Cursi also remembered seeing Derek Jeter's 3,000th hit at Yankee Stadium and there was Game 162, the memorable ending to the 2011 season when the Rays earned a spot in the playoffs with a come-from-behind win capped by Evan Longoria's walk-off home run against the Yankees.

"Probably one of the most impressive things I've seen was James Shields in Game 162," Cursi said. "He actually warmed up three times and they never brought him in. But he was throwing the ball mid-90s and he was coming in that next inning. He was ready. Just watching the ball get on me so quick, and he didn't miss the mitt either. Pretty impressive."

Cursi is familiar with the locations and configurations of the bullpens at opposing ballparks and called Oakland the toughest.

"Because during day games where the sun hits the seats in the dugout, it's like the brightest place on the planet," Cursi said. "But believe it or not, they have really good fans in Oakland. They've always been really good toward me, and toward our players."

Speaking of fans, there's always a heckler in the group. Cursi laughed when asked if he's grown to appreciate some of the better hecklers.

"Yes, there have been some original ones," Cursi said. "I'm a little bit heavier now than I was back then, so I have to roll with the punches, but at the end of the day if you just acknowledge them or say something to them or talk to them, they actually love it."

Rays reliever Jake McGee called Cursi a "fan favorite."

"He's always nice to all the kids," McGee said. "He's always giving them baseballs. But every time he gives a kid a baseball, he tells them, 'You better play with this. You better play catch with it, don't just keep it at home on the shelf.'"

Cursi and his wife, Stephanie, have a 4-year-old son, Noah. Bullpen coach Stan Boroski said that after Cursi had his son, he began seeking out babies and toddlers in the stands, asking their parents all kinds of questions and earning him the moniker, "The nicest guy in baseball."

His duties include catching all the bullpen sessions that Rays starters throw between starts, playing long toss before games with relievers, occasionally throwing batting practice and warming up the relievers during games. All told, he might exceed 400 throws on any given day.

"He always keeps it loose [in the bullpen]," McGee said. "He's the same guy every day. He has a lot of knowledge.
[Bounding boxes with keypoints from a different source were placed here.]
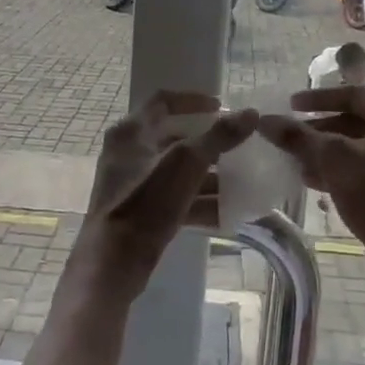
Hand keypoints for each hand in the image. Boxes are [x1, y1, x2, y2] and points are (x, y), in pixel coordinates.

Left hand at [74, 92, 258, 297]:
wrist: (112, 265)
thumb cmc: (145, 204)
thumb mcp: (186, 164)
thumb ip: (219, 137)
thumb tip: (252, 113)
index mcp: (131, 132)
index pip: (163, 100)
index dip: (193, 100)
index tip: (221, 106)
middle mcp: (128, 152)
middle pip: (173, 137)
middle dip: (207, 142)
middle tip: (235, 144)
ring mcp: (132, 183)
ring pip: (176, 170)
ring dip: (208, 174)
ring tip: (240, 180)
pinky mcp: (139, 211)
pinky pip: (174, 197)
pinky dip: (198, 201)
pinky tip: (228, 212)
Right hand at [259, 87, 364, 284]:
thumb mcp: (333, 160)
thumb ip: (298, 137)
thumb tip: (264, 121)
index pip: (354, 95)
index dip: (318, 99)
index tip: (290, 105)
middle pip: (357, 121)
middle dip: (320, 130)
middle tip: (291, 135)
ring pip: (360, 146)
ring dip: (327, 151)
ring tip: (296, 159)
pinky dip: (342, 169)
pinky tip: (313, 180)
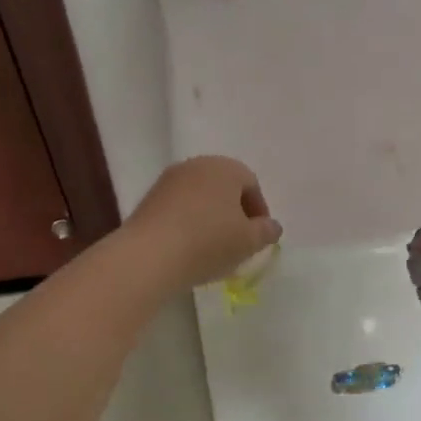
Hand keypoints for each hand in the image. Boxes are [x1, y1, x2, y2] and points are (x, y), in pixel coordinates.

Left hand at [125, 156, 282, 291]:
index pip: (251, 184)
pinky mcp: (148, 199)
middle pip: (223, 187)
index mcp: (225, 167)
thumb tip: (271, 226)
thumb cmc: (208, 242)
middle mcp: (196, 165)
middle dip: (234, 212)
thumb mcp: (248, 242)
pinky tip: (187, 248)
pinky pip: (178, 208)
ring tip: (212, 249)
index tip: (258, 237)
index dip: (258, 212)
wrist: (149, 255)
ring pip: (199, 197)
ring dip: (210, 218)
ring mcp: (169, 180)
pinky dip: (188, 223)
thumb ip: (266, 231)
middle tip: (238, 241)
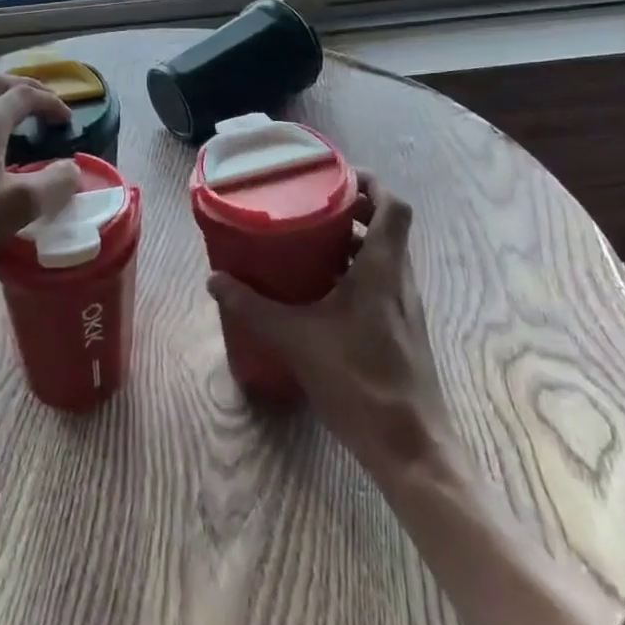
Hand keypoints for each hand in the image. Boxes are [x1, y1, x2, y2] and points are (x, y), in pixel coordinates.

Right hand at [206, 175, 457, 484]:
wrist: (411, 448)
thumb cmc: (359, 381)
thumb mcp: (296, 340)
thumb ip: (254, 307)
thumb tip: (213, 280)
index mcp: (383, 270)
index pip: (394, 206)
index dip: (372, 183)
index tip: (337, 177)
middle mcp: (400, 280)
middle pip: (386, 227)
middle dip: (353, 209)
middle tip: (311, 205)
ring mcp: (405, 307)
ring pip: (384, 256)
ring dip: (353, 242)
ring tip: (309, 242)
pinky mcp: (401, 330)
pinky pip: (381, 283)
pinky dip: (355, 272)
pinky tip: (321, 292)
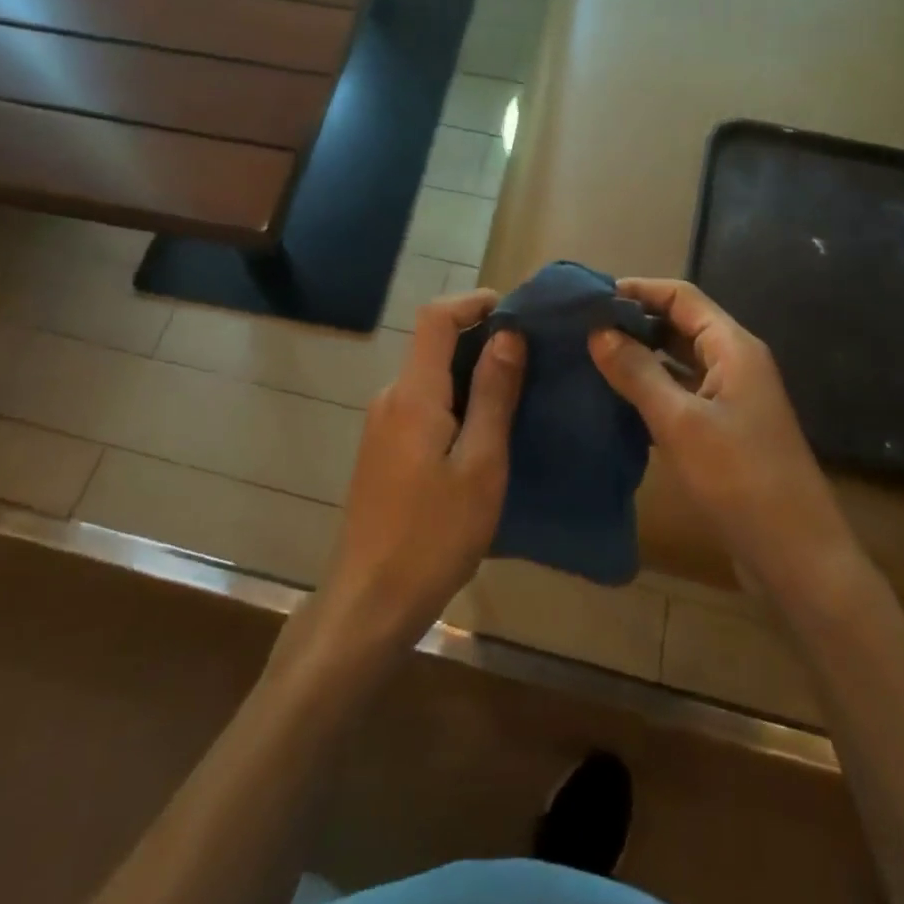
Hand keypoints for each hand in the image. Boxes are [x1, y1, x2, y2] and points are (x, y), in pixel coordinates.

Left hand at [320, 291, 524, 657]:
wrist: (370, 601)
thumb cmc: (433, 535)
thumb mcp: (480, 465)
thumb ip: (493, 395)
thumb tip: (507, 334)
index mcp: (413, 394)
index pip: (436, 317)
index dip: (474, 302)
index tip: (517, 311)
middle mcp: (391, 397)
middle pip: (433, 344)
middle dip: (481, 338)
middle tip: (533, 357)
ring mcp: (382, 425)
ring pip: (430, 377)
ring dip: (471, 373)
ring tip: (519, 393)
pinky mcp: (383, 450)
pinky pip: (423, 405)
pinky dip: (456, 401)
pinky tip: (485, 432)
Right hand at [589, 278, 851, 588]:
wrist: (797, 558)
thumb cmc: (741, 479)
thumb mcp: (680, 422)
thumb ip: (637, 372)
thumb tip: (597, 332)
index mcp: (733, 347)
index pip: (681, 296)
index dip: (636, 290)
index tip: (588, 298)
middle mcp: (734, 363)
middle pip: (679, 324)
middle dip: (633, 322)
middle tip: (580, 329)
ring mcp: (730, 398)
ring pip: (677, 360)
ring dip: (639, 356)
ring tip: (589, 358)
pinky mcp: (723, 430)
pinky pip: (680, 393)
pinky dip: (650, 389)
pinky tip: (614, 400)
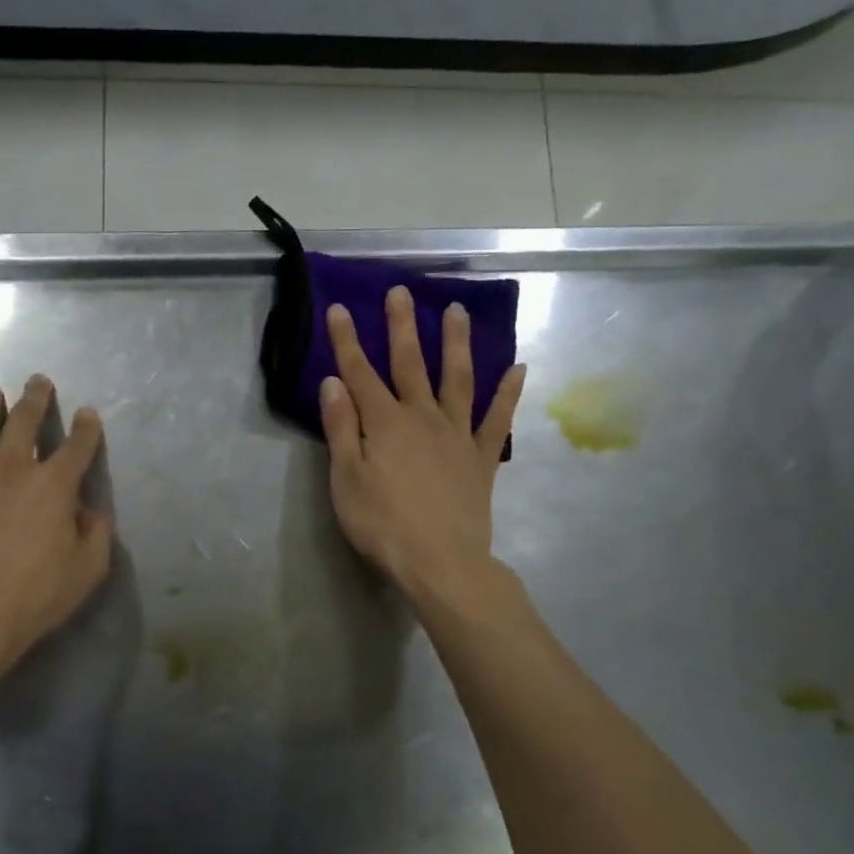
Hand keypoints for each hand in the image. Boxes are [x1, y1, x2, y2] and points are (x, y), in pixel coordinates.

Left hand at [0, 375, 112, 697]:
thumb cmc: (35, 597)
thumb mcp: (88, 570)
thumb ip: (96, 533)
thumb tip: (89, 510)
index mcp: (53, 486)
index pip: (76, 447)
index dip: (86, 429)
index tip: (87, 414)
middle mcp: (11, 471)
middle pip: (24, 424)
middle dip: (34, 399)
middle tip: (37, 380)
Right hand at [319, 287, 524, 610]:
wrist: (441, 562)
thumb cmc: (382, 524)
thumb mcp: (346, 479)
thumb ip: (341, 428)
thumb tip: (334, 382)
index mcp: (384, 423)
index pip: (360, 373)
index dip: (347, 341)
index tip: (339, 308)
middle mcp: (422, 417)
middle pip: (410, 364)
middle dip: (402, 326)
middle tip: (402, 292)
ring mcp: (457, 435)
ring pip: (457, 379)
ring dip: (456, 344)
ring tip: (457, 312)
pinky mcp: (482, 457)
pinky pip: (498, 419)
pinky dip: (508, 393)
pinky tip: (518, 368)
He says he has a lot of useless knowledge. He's very funny, he's very smart. He's good with every player."

Cursi doesn't throw around useless compliments when it comes to a pitcher's stuff on any given day, either.

"Sometimes he'll say, 'You're looking good today,'" McGee said. "Most of the time he doesn't say too much. But it's almost better that way. If somebody says good stuff all the time it doesn't mean anything, because you know you're not good all the time."

Cursi wears No. 77, but he prefers the anonymity of his Rays windbreaker, which suits his understated nature and his desire to not be confused as a player or a coach. However, he did wear his jersey when the Rays played Triple-A Durham at Durham at the conclusion of Spring Training in 2010. That night, then-Rays manager Joe Maddon put him behind the plate to catch Andy Sonnanstine, who pitched the final inning against the Bulls.

Typical of Cursi's way, everything fell into place. Sonnanstine retired the Bulls in order with Cursi in the rocking chair.

"That was pretty cool," Cursi said.

Not bad for a kid who could hit a little bit, but not really throw or catch.

Bill Chastain is a reporter for MLB.com. This story was not subject to the approval of Major League Baseball or its clubs.